L’impact et les résultats consécutifs à la construction du pont Henri-Konan-Bédié et sa communication ont conduit le gouvernement ivoirien à annoncer la construction de deux nouveaux ponts à Abidjan, avant même qu’il ne soit terminé : le pont d’Azito, 4e ouvrage devant relier la commune abidjanaise de Yopougon à l’île Boulay, et le pont Cocody-Plateau, devant relier directement la commune de Cocody à celle du Plateau en contournant la commune d’Adjamé et le carrefour de l’Indénié, posant parfois sérieusement problème. Un pont reliant Adjamé à Yopougon est également à l’étude.

L’inauguration de l’ouvrage se déroule le 16 décembre 2014 en présence du chef de l’État Alassane Ouattara, du président de la Banque africaine de développement Donald Kaberuka et d’une délégation française menée par Martin Bouygues12. Le groupe de musique Magic System est également invité aux cérémonies, leurs membres étant originaires du quartier d’Anoumabo où empiète le pont.

Tarifs prévus (à partir du 2 janvier 2015) : 500 francs CFA pour les voitures, 1500 francs CFA pour les cars et camions et 3000 francs CFA pour les poids lourds.

Critique du péage

Dès l’annonce d’un péage au sein du projet de pont Riviéra-Marcory, des critiques ont émergé contre cette idée, soupçonnant les initiateurs du projet de vouloir concevoir un pont « pour les riches », dont le tarif prohibitif affecterait une partie de la population qui s’est paupérisée à la suite de la crise des années 1980 qui marque la fin du miracle ivoirien, puis dès 1994 avec la dévaluation de moitié du franc CFA, et enfin pendant la décennie noire ayant duré toutes les années 200015.

Jusqu’à la mise en service de l’Autoroute du Nord (Côte d’Ivoire) en décembre 2013, le réseau routier ivoirien était intégralement entretenu à la charge de l’État et sans péage.
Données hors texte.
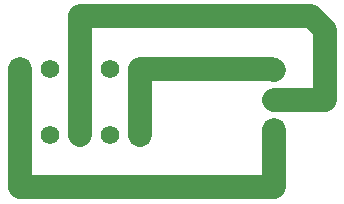
<source format=gtl>
G04 Layer: TopLayer*
G04 EasyEDA v6.3.43, 2020-06-01T11:41:27+03:00*
G04 bfb6ac60199344d8a78e771a5d16b29a,e0e0979b075945b6968547163b5211cc,10*
G04 Gerber Generator version 0.2*
G04 Scale: 100 percent, Rotated: No, Reflected: No *
G04 Dimensions in millimeters *
G04 leading zeros omitted , absolute positions ,3 integer and 3 decimal *
%FSLAX33Y33*%
%MOMM*%
G90*
G71D02*

%ADD11C,1.999996*%
%ADD12C,1.574800*%
%ADD13R,1.574800X1.574800*%

%LPD*%
G54D11*
G01X23114Y11049D02*
G01X27432Y11049D01*
G01X27432Y17018D01*
G01X26289Y18161D01*
G01X6731Y18161D01*
G01X6731Y13716D01*
G01X1651Y8128D02*
G01X1651Y3683D01*
G01X23114Y3683D01*
G01X23114Y8509D01*
G01X11811Y13716D02*
G01X22987Y13716D01*
G01X23114Y13589D01*
G01X11811Y13716D02*
G01X11811Y8128D01*
G01X6731Y13716D02*
G01X6731Y8128D01*
G01X1651Y13716D02*
G01X1651Y8128D01*
G54D12*
G01X11811Y13716D03*
G01X9271Y13716D03*
G01X6731Y13716D03*
G01X4191Y13716D03*
G54D13*
G01X1651Y13716D03*
G54D12*
G01X1651Y8128D03*
G01X4191Y8128D03*
G01X6731Y8128D03*
G01X9271Y8128D03*
G54D13*
G01X11811Y8128D03*
G54D12*
G01X23114Y13589D03*
G01X23114Y11049D03*
G54D13*
G01X23114Y8509D03*
M00*
M02*

</source>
Les défenseurs de cette solution affirment que les péages nouvellement introduits doivent permettre de trouver un financement plus efficace afin de réhabiliter des infrastructures routières devenues moribondes, de les entretenir sur le long terme, et d’étendre le réseau routier goudronné ivoirien.

Initialement prévu à 750 francs CFA (1,14 euros), certains comptent sur une éventuelle subvention par l’État ivoirien ou un système d’abonnement pour limiter les surcouts, ce qui reste cependant insuffisant à l’égard d’autres. En réponse à ces critiques, le gouvernement annonce lors de l’inauguration de l’ouvrage la gratuité du péage du 20 décembre 2014 au 2 janvier 2015, Le tarif appliqué en ce début d’année 2015 est finalement de 500 F CFA pour un véhicule particulier de dimension standard.

Le pont Henri-Konan-Bédié a un mode de financement similaire à d’autres grands projets d’infrastructures, destinés à faciliter le parcours ou le franchissement d’obstacles au sein de mégapoles, tels que le Holland Tunnel (6 dollars ou 3 200 francs CFA par passage de voiture), ou la voie rapide entre le centre de Tokyo et l’aéroport international de Narita.